If a record holds a picture, leave the picture out and repeat everything else exactly.

[Raw data Boundary: Start]

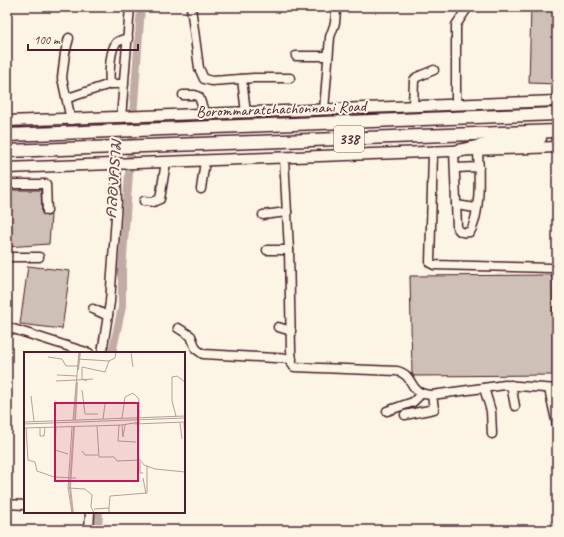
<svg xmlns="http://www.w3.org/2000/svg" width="564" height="537" viewBox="0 0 564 537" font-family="Caveat,'Playpen Sans Thai',sans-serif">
  <rect width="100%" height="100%" fill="#fcf5e5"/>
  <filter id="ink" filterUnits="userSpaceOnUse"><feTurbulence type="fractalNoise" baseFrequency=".025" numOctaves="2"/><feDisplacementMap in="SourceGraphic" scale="8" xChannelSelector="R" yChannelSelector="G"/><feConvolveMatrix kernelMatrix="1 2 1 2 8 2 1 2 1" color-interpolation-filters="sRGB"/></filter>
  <g filter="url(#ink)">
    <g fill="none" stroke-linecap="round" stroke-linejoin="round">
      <g stroke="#c0aca5" stroke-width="8">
        <polyline points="112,353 122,307 122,270 141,7"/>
        <polyline points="98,530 99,512"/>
      </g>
    </g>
    <g fill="#cfc0b7" stroke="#4a1f2b">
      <polygon points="531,7 557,7 557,84 529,83"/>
      <polygon points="7,190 41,190 42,214 47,216 51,215 49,244 7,247"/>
      <polygon points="28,266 70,271 62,329 20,324"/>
      <polygon points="552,275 553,375 414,376 412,373 410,276"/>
    </g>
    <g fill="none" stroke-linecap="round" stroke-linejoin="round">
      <g stroke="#4a1f2b" stroke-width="11">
        <g id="minor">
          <polyline points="191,7 199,68 204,79 212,81 254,78 290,78"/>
          <polyline points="69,38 65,53 62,78 71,120"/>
          <polyline points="296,56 328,56"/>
          <polyline points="242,79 246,113"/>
          <path d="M124 84H110C109 74 110 50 116 43 119 40 124 39 128 38"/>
          <polyline points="183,95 195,95 199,97 205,114"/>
          <polyline points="68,98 110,84"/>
          <polyline points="456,105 456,25 468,7"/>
          <polyline points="413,106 414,80 417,77 434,70"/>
          <polyline points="324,110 330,37 335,23 336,10"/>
          <polyline points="121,118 130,7"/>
          <path d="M454 151 457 227C460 233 463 233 470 232 481 213 479 173 478 150"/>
          <polyline points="433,152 430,263 434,265 550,268"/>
          <path d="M284 158 289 250 291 350 292 364 294 367 397 371C417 376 406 394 432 395L505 385 557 389"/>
          <polyline points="456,168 479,167"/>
          <polyline points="7,184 46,184 47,211"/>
          <polyline points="201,189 205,161"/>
          <polyline points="144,201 153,202 160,199 166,162"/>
          <polyline points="456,205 476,208"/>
          <polyline points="263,215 287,212"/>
          <polyline points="267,250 289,250"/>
          <polyline points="7,257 39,257"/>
          <polyline points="93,309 108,316"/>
          <polyline points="7,327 89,353"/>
          <polyline points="278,327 291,331"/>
          <polyline points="178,328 191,336 196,349 203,354 292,359"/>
          <polyline points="102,353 110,302 117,202 116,164"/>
          <polyline points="511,385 515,406"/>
          <polyline points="484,388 491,411 492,434"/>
          <polyline points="549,389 557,425"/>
          <polyline points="387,411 413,402 420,395"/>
          <polyline points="405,415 434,409 432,395"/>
          <polyline points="7,504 25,505"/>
          <polyline points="89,530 90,512"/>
        </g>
      </g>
      <g stroke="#4a1f2b" stroke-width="13">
        <g id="major">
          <polyline points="7,121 557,101"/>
          <polyline points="7,168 557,147"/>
        </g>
      </g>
      <g stroke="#4a1f2b" stroke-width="15">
        <g id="highway">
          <polyline points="7,135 557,114"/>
          <polyline points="7,151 557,131"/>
          <polyline points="458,151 490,144 540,138"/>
        </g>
      </g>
      <use href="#minor" stroke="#fcf5e5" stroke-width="8"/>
      <use href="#major" stroke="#fcf5e5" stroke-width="10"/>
      <use href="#highway" stroke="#fcf5e5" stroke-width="12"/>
    </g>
  </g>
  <g text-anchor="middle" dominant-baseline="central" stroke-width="4" stroke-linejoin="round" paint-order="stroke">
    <rect fill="#fcf5e5" stroke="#7f5f63" stroke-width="1" x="334" y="126" width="30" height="26" rx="3"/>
    <g font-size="15" font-weight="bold" fill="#4a1f2b">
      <text x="349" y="139">338</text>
    </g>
    <g font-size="16" fill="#4a1f2b" stroke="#fcf5e5">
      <text transform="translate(281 109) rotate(-2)">Borommaratchachonnani Road</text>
    </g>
    <g font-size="17" font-style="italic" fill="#6d4950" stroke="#fcf5e5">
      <text transform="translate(113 179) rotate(-86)">คลองคราม</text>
    </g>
  </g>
  <g transform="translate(24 352)">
    <rect width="161" height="161" fill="#fcf5e5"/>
    <path fill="none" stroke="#c0aca5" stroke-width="2" d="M54 18 56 0M51 68 53 30M49 161 46 135 50 74"/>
    <path fill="none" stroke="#b59f9b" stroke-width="1" d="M107 0 109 15M24 5 38 7 42 14H54M54 7 85 9 91 6 92 0M33 23 53 24M53 28 69 27M32 29 52 28M63 29 58 27V15L81 20 85 9M58 38 61 62H74M7 44 10 69M152 64 148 49V25L153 24 161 30M98 66 101 45 109 41 115 47V65M79 67 81 52M49 68 55 0M0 70 161 64M156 71 158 87M160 71 161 88M0 72 161 66M111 72 161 70M95 73 94 89 112 90M98 73 116 70M73 74 75 105H90L93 109 116 108 120 113 131 117 161 120M98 74 99 85 101 73M32 75 31 98 44 102M48 75 44 136 61 137 68 143 67 155 70 161M0 76 99 73M2 76 4 108 11 110 13 119 30 125 52 126M16 76V84H20L21 76M58 99 61 103H74M116 110V121H119M119 126 122 142M44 136 48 161M161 142V120M85 156 86 144 123 141V114M70 157 85 156V161"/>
    <path fill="#c2185b" fill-opacity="0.15" stroke="#c2185b" stroke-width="2" d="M31 51H114V129H31Z"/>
    <rect width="161" height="161" fill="none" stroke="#4a1f2b" stroke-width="2"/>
  </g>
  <rect width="564" height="537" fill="none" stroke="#fcf5e5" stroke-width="24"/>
  <rect x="12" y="12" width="540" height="513" fill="none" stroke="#4a1f2b" stroke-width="1.5" filter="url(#ink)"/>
  <path d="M28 44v6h110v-6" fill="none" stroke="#4a1f2b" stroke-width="2"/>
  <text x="34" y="44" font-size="12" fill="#4a1f2b" stroke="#fcf5e5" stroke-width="3" paint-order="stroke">100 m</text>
</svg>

[Raw data Boundary: End]

Answer -
<svg xmlns="http://www.w3.org/2000/svg" width="564" height="537" viewBox="0 0 564 537" font-family="Caveat,'Playpen Sans Thai',sans-serif">
  <rect width="100%" height="100%" fill="#fcf5e5"/>
  <filter id="ink" filterUnits="userSpaceOnUse"><feTurbulence type="fractalNoise" baseFrequency=".025" numOctaves="2"/><feDisplacementMap in="SourceGraphic" scale="8" xChannelSelector="R" yChannelSelector="G"/><feConvolveMatrix kernelMatrix="1 2 1 2 8 2 1 2 1" color-interpolation-filters="sRGB"/></filter>
  <g filter="url(#ink)">
    <g fill="none" stroke-linecap="round" stroke-linejoin="round">
      <g stroke="#c0aca5" stroke-width="8">
        <polyline points="112,353 122,307 122,270 141,7"/>
        <polyline points="98,530 99,512"/>
      </g>
    </g>
    <g fill="#cfc0b7" stroke="#4a1f2b">
      <polygon points="531,7 557,7 557,84 529,83"/>
      <polygon points="7,190 41,190 42,214 47,216 51,215 49,244 7,247"/>
      <polygon points="28,266 70,271 62,329 20,324"/>
      <polygon points="552,275 553,375 414,376 412,373 410,276"/>
    </g>
    <g fill="none" stroke-linecap="round" stroke-linejoin="round">
      <g stroke="#4a1f2b" stroke-width="11">
        <g id="minor">
          <polyline points="191,7 199,68 204,79 212,81 254,78 290,78"/>
          <polyline points="69,38 65,53 62,78 71,120"/>
          <polyline points="296,56 328,56"/>
          <polyline points="242,79 246,113"/>
          <path d="M124 84H110C109 74 110 50 116 43 119 40 124 39 128 38"/>
          <polyline points="183,95 195,95 199,97 205,114"/>
          <polyline points="68,98 110,84"/>
          <polyline points="456,105 456,25 468,7"/>
          <polyline points="413,106 414,80 417,77 434,70"/>
          <polyline points="324,110 330,37 335,23 336,10"/>
          <polyline points="121,118 130,7"/>
          <path d="M454 151 457 227C460 233 463 233 470 232 481 213 479 173 478 150"/>
          <polyline points="433,152 430,263 434,265 550,268"/>
          <path d="M284 158 289 250 291 350 292 364 294 367 397 371C417 376 406 394 432 395L505 385 557 389"/>
          <polyline points="456,168 479,167"/>
          <polyline points="7,184 46,184 47,211"/>
          <polyline points="201,189 205,161"/>
          <polyline points="144,201 153,202 160,199 166,162"/>
          <polyline points="456,205 476,208"/>
          <polyline points="263,215 287,212"/>
          <polyline points="267,250 289,250"/>
          <polyline points="7,257 39,257"/>
          <polyline points="93,309 108,316"/>
          <polyline points="7,327 89,353"/>
          <polyline points="278,327 291,331"/>
          <polyline points="178,328 191,336 196,349 203,354 292,359"/>
          <polyline points="102,353 110,302 117,202 116,164"/>
          <polyline points="511,385 515,406"/>
          <polyline points="484,388 491,411 492,434"/>
          <polyline points="549,389 557,425"/>
          <polyline points="387,411 413,402 420,395"/>
          <polyline points="405,415 434,409 432,395"/>
          <polyline points="7,504 25,505"/>
          <polyline points="89,530 90,512"/>
        </g>
      </g>
      <g stroke="#4a1f2b" stroke-width="13">
        <g id="major">
          <polyline points="7,121 557,101"/>
          <polyline points="7,168 557,147"/>
        </g>
      </g>
      <g stroke="#4a1f2b" stroke-width="15">
        <g id="highway">
          <polyline points="7,135 557,114"/>
          <polyline points="7,151 557,131"/>
          <polyline points="458,151 490,144 540,138"/>
        </g>
      </g>
      <use href="#minor" stroke="#fcf5e5" stroke-width="8"/>
      <use href="#major" stroke="#fcf5e5" stroke-width="10"/>
      <use href="#highway" stroke="#fcf5e5" stroke-width="12"/>
    </g>
  </g>
  <g text-anchor="middle" dominant-baseline="central" stroke-width="4" stroke-linejoin="round" paint-order="stroke">
    <rect fill="#fcf5e5" stroke="#7f5f63" stroke-width="1" x="334" y="126" width="30" height="26" rx="3"/>
    <g font-size="15" font-weight="bold" fill="#4a1f2b">
      <text x="349" y="139">338</text>
    </g>
    <g font-size="16" fill="#4a1f2b" stroke="#fcf5e5">
      <text transform="translate(281 109) rotate(-2)">Borommaratchachonnani Road</text>
    </g>
    <g font-size="17" font-style="italic" fill="#6d4950" stroke="#fcf5e5">
      <text transform="translate(113 179) rotate(-86)">คลองคราม</text>
    </g>
  </g>
  <g transform="translate(24 352)">
    <rect width="161" height="161" fill="#fcf5e5"/>
    <path fill="none" stroke="#c0aca5" stroke-width="2" d="M54 18 56 0M51 68 53 30M49 161 46 135 50 74"/>
    <path fill="none" stroke="#b59f9b" stroke-width="1" d="M107 0 109 15M24 5 38 7 42 14H54M54 7 85 9 91 6 92 0M33 23 53 24M53 28 69 27M32 29 52 28M63 29 58 27V15L81 20 85 9M58 38 61 62H74M7 44 10 69M152 64 148 49V25L153 24 161 30M98 66 101 45 109 41 115 47V65M79 67 81 52M49 68 55 0M0 70 161 64M156 71 158 87M160 71 161 88M0 72 161 66M111 72 161 70M95 73 94 89 112 90M98 73 116 70M73 74 75 105H90L93 109 116 108 120 113 131 117 161 120M98 74 99 85 101 73M32 75 31 98 44 102M48 75 44 136 61 137 68 143 67 155 70 161M0 76 99 73M2 76 4 108 11 110 13 119 30 125 52 126M16 76V84H20L21 76M58 99 61 103H74M116 110V121H119M119 126 122 142M44 136 48 161M161 142V120M85 156 86 144 123 141V114M70 157 85 156V161"/>
    <path fill="#c2185b" fill-opacity="0.15" stroke="#c2185b" stroke-width="2" d="M31 51H114V129H31Z"/>
    <rect width="161" height="161" fill="none" stroke="#4a1f2b" stroke-width="2"/>
  </g>
  <rect width="564" height="537" fill="none" stroke="#fcf5e5" stroke-width="24"/>
  <rect x="12" y="12" width="540" height="513" fill="none" stroke="#4a1f2b" stroke-width="1.5" filter="url(#ink)"/>
  <path d="M28 44v6h110v-6" fill="none" stroke="#4a1f2b" stroke-width="2"/>
  <text x="34" y="44" font-size="12" fill="#4a1f2b" stroke="#fcf5e5" stroke-width="3" paint-order="stroke">100 m</text>
</svg>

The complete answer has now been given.